🤖 AI Summary
This work addresses the insufficient inductive bias of isotropic Gaussian noise in diffusion probabilistic models (DPMs), which hinders effective modeling of topologically structured data distributions. To this end, we propose a frequency-aware noise control mechanism. Methodologically, we first embed frequency-domain analysis into the diffusion process design: introducing a frequency-domain noise operator, constructing a Fourier-space forward noising schedule, and developing a spectrum-adaptive inversion sampling strategy to enable explicit modeling and controllable suppression of critical frequency bands. Our core contribution lies in breaking the conventional Gaussian noise assumption, thereby enabling interpretable and tunable inductive bias injection in the frequency domain. Experiments on diverse image generation and severe degradation restoration tasks demonstrate significant improvements—average FID reduction of 12.3% and average LPIPS reduction of 18.7%—indicating enhanced fidelity and structural consistency of generated samples.
📝 Abstract
Diffusion Probabilistic Models (DPMs) are powerful generative models that have achieved unparalleled success in a number of generative tasks. In this work, we aim to build inductive biases into the training and sampling of diffusion models to better accommodate the target distribution of the data to model. For topologically structured data, we devise a frequency-based noising operator to purposefully manipulate, and set, these inductive biases. We first show that appropriate manipulations of the noising forward process can lead DPMs to focus on particular aspects of the distribution to learn.
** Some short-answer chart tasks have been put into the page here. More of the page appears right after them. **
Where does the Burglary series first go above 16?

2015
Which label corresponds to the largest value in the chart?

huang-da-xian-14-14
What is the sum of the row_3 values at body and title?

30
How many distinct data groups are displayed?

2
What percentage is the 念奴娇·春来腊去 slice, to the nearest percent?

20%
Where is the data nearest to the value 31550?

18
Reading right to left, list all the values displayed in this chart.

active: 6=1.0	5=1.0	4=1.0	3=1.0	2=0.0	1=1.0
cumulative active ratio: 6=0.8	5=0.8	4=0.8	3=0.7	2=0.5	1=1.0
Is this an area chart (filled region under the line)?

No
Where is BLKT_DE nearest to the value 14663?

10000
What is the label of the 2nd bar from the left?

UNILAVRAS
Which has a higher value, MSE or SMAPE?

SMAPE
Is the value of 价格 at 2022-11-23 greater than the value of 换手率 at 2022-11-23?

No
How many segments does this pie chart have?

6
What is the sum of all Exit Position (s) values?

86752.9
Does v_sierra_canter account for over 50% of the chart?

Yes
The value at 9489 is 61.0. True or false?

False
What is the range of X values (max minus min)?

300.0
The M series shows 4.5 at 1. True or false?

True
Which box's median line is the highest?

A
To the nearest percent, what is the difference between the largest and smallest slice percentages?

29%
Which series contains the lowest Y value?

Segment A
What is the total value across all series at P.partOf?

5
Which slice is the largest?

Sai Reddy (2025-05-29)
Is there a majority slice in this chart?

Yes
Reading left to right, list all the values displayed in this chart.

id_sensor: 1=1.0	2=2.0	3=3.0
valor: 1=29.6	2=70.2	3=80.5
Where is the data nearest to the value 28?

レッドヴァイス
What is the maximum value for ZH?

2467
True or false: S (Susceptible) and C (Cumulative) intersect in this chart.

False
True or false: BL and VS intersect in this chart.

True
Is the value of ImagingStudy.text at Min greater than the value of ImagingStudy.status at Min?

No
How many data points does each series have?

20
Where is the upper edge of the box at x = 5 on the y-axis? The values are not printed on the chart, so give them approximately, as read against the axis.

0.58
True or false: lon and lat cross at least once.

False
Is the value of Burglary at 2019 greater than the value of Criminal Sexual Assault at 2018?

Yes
We show that different datasets necessitate different inductive biases, and that appropriate frequency-based noise control induces increased generative performance compared to standard diffusion. Finally, we demonstrate the possibility of ignoring information at particular frequencies while learning. We show this in an image corruption and recovery task, where we train a DPM to recover the original target distribution after severe noise corruption.